Top of Data shown
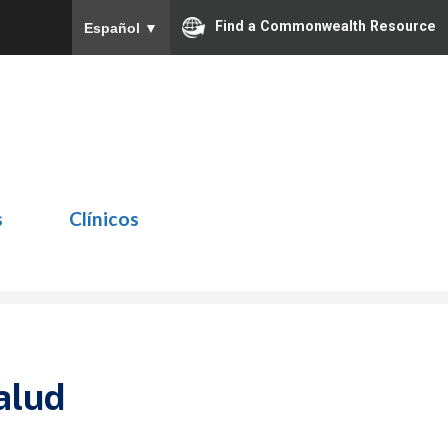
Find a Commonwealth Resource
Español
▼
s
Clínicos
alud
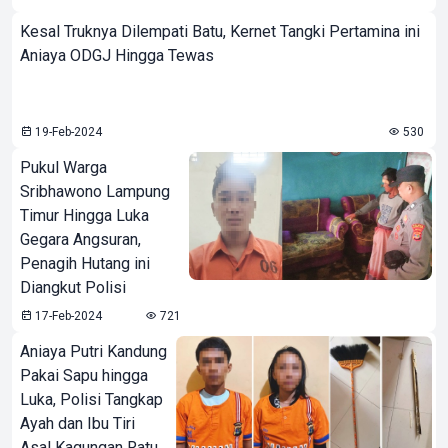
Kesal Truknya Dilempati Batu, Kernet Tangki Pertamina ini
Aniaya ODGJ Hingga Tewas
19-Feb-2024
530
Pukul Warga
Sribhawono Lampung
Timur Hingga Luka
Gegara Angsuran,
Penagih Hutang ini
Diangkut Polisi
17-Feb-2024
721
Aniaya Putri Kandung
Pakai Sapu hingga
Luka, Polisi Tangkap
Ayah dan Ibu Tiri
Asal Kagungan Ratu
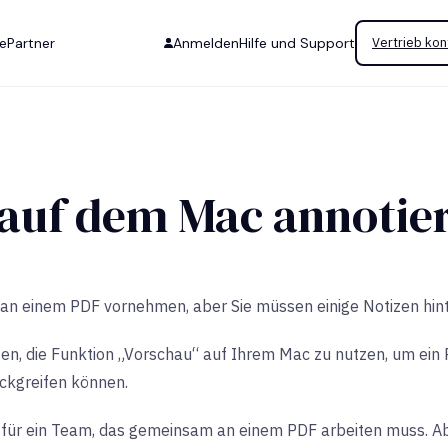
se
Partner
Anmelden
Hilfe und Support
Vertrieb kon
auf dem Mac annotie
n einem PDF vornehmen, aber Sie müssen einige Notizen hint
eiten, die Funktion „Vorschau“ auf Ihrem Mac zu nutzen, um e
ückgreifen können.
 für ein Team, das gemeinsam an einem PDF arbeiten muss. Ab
Bottom of Data shown
Return the text from all the records line for line, with no changes, and leave the pictures out.

Find a Commonwealth Resource
Español
▼
s
Clínicos
alud
Kesal Truknya Dilempati Batu, Kernet Tangki Pertamina ini
Aniaya ODGJ Hingga Tewas
19-Feb-2024
530
Pukul Warga
Sribhawono Lampung
Timur Hingga Luka
Gegara Angsuran,
Penagih Hutang ini
Diangkut Polisi
17-Feb-2024
721
Aniaya Putri Kandung
Pakai Sapu hingga
Luka, Polisi Tangkap
Ayah dan Ibu Tiri
Asal Kagungan Ratu
se
Partner
Anmelden
Hilfe und Support
Vertrieb kon
auf dem Mac annotie
n einem PDF vornehmen, aber Sie müssen einige Notizen hint
eiten, die Funktion „Vorschau“ auf Ihrem Mac zu nutzen, um e
ückgreifen können.
 für ein Team, das gemeinsam an einem PDF arbeiten muss. Ab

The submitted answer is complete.